Input: Begin

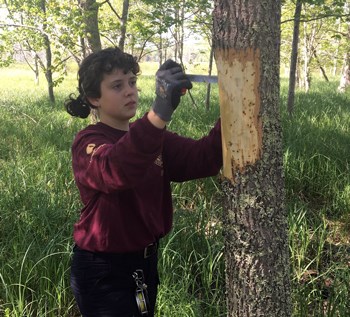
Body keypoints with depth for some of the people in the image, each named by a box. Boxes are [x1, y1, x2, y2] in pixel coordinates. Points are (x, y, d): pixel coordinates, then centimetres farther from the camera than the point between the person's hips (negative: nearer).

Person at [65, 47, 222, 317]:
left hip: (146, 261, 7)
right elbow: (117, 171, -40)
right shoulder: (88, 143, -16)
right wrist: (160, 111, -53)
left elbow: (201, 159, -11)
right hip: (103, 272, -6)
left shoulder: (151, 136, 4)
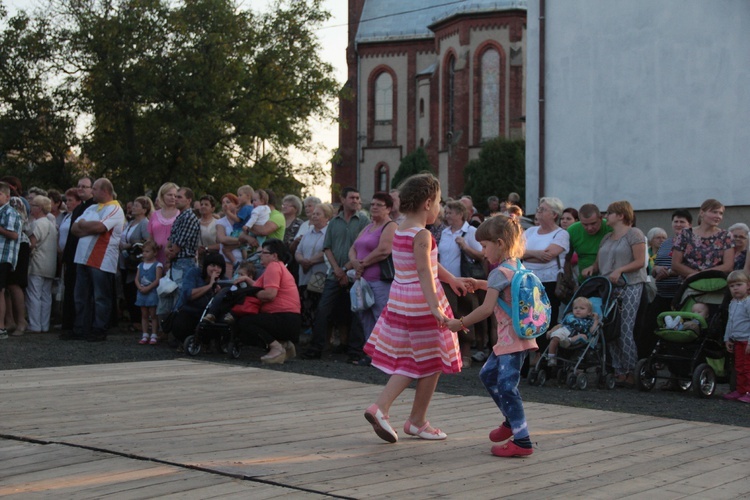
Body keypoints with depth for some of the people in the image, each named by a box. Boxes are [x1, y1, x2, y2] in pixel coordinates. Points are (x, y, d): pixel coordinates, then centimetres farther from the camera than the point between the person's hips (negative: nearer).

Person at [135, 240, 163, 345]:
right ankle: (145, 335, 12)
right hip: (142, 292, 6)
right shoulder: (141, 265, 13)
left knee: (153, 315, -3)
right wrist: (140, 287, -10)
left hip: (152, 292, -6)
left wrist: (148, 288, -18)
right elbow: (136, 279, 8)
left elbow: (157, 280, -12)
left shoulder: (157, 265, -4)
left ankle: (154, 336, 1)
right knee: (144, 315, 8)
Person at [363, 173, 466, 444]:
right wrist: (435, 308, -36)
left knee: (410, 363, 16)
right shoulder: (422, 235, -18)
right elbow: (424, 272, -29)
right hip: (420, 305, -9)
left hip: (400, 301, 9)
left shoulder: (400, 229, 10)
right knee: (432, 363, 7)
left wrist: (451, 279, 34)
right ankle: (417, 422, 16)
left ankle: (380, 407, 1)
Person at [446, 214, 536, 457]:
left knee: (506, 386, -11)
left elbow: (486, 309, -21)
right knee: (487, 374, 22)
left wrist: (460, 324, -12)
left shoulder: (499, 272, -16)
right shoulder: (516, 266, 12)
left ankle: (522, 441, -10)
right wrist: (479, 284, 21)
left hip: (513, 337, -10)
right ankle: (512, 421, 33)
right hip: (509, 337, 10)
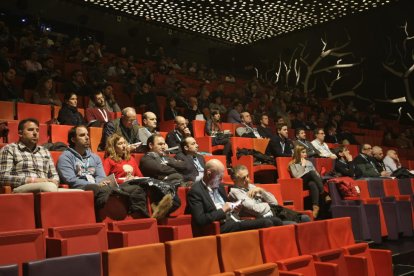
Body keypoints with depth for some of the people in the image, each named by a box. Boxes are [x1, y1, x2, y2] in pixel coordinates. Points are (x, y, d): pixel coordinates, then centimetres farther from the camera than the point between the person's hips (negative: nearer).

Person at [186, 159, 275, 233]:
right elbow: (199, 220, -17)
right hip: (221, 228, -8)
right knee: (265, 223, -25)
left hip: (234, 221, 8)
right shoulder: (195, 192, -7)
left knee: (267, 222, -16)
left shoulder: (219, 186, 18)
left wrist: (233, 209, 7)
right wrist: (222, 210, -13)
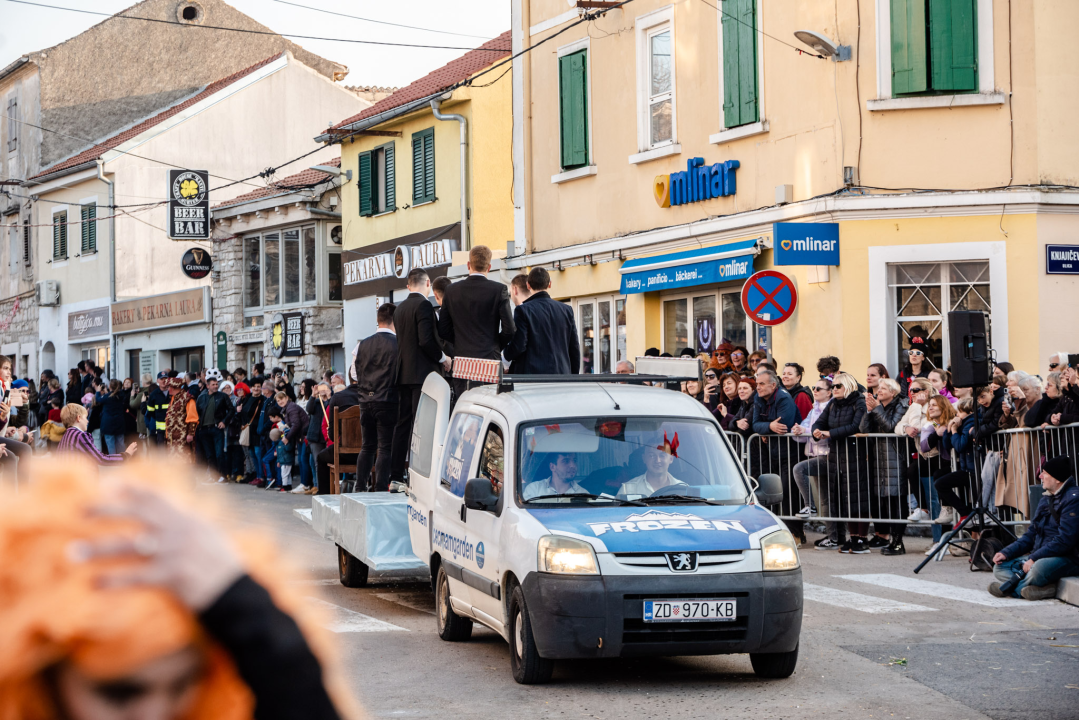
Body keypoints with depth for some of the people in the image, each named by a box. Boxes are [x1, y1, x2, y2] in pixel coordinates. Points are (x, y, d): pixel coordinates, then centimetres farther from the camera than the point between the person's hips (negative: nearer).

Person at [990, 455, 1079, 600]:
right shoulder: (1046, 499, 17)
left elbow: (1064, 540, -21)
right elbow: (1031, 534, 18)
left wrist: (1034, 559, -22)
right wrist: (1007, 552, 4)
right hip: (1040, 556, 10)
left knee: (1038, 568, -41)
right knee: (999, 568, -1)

Input: End

Work order:
Write out all the records above again, swapping "Person at" for "Subject at" and keeping everything else the same. Omit the pictures from your answer.

Task response:
Body keypoints with depth for some of the people in the image, each named by a box. Boxes are [x1, y1, x2, y2] in pixel coordinates. Points are (x, y, d): pixel coordinates, then centimetres farther from the camera than the point between the person's hips (negative: nearer).

Subject at [65, 47, 222, 317]:
left hip: (146, 261, 7)
right elbow: (117, 171, -40)
right shoulder: (88, 143, -16)
right wrist: (160, 111, -53)
left elbow: (201, 159, -11)
right hip: (103, 272, -6)
left shoulder: (151, 136, 4)
Body keypoints with depth for some of the people in the image, each named by a box. Boxes are [x1, y1, x2, y2] in pixel coordinates. Points are (x, y, d): pixel coordinates, then centimetres farther from the camera than the point between the person's hips (negative: nearer).

Subject at [135, 240, 163, 345]:
right ankle: (145, 335, 12)
right hip: (142, 292, 6)
right shoulder: (141, 265, 13)
left knee: (153, 315, -3)
right wrist: (140, 287, -10)
left hip: (152, 292, -6)
left wrist: (148, 288, -18)
right elbow: (136, 279, 8)
left elbow: (157, 280, -12)
left shoulder: (157, 265, -4)
left ankle: (154, 336, 1)
right knee: (144, 315, 8)
Subject at [363, 173, 466, 444]:
right wrist: (435, 308, -36)
left knee: (410, 363, 16)
right shoulder: (422, 235, -18)
right elbow: (424, 272, -29)
right hip: (420, 305, -9)
left hip: (400, 301, 9)
left shoulder: (400, 229, 10)
right knee: (432, 363, 7)
left wrist: (451, 279, 34)
right ankle: (417, 422, 16)
left ankle: (380, 407, 1)
Subject at [446, 214, 536, 457]:
left knee: (506, 386, -11)
left elbow: (486, 309, -21)
right knee: (487, 374, 22)
left wrist: (460, 324, -12)
left shoulder: (499, 272, -16)
right shoulder: (516, 266, 12)
left ankle: (522, 441, -10)
right wrist: (479, 284, 21)
left hip: (513, 337, -10)
right ankle: (512, 421, 33)
right hip: (509, 337, 10)
Body keypoints with depth for some of the people in the image, each named by a box. Boxes are [x1, y1, x2, y2] in pixel coordinates. Points are (x, y, d): pixel coordinates, then centimetres farther from the camera than the point between the person's hips (negative: nearer).

Subject at [186, 159, 275, 233]:
right elbow: (199, 220, -17)
right hip: (221, 228, -8)
right knee: (265, 223, -25)
left hip: (234, 221, 8)
right shoulder: (195, 192, -7)
left knee: (267, 222, -16)
left shoulder: (219, 186, 18)
left wrist: (233, 209, 7)
right wrist: (222, 210, -13)
Body keypoints with depth for some of the people in the image, each named by a box. Boxes are [x1, y1, x2, y2] in pixel coordinates. Points are (x, y, d): pixel coordinates, then centimetres farther from the camera than the point between the person's hips (negative: nearer).

Subject at [990, 455, 1079, 600]:
right shoulder: (1046, 499, 17)
left elbow: (1064, 540, -21)
right elbow: (1031, 534, 18)
left wrist: (1034, 559, -22)
right wrist: (1007, 552, 4)
right hip: (1040, 556, 10)
left knee: (1038, 568, -41)
right knee: (999, 568, -1)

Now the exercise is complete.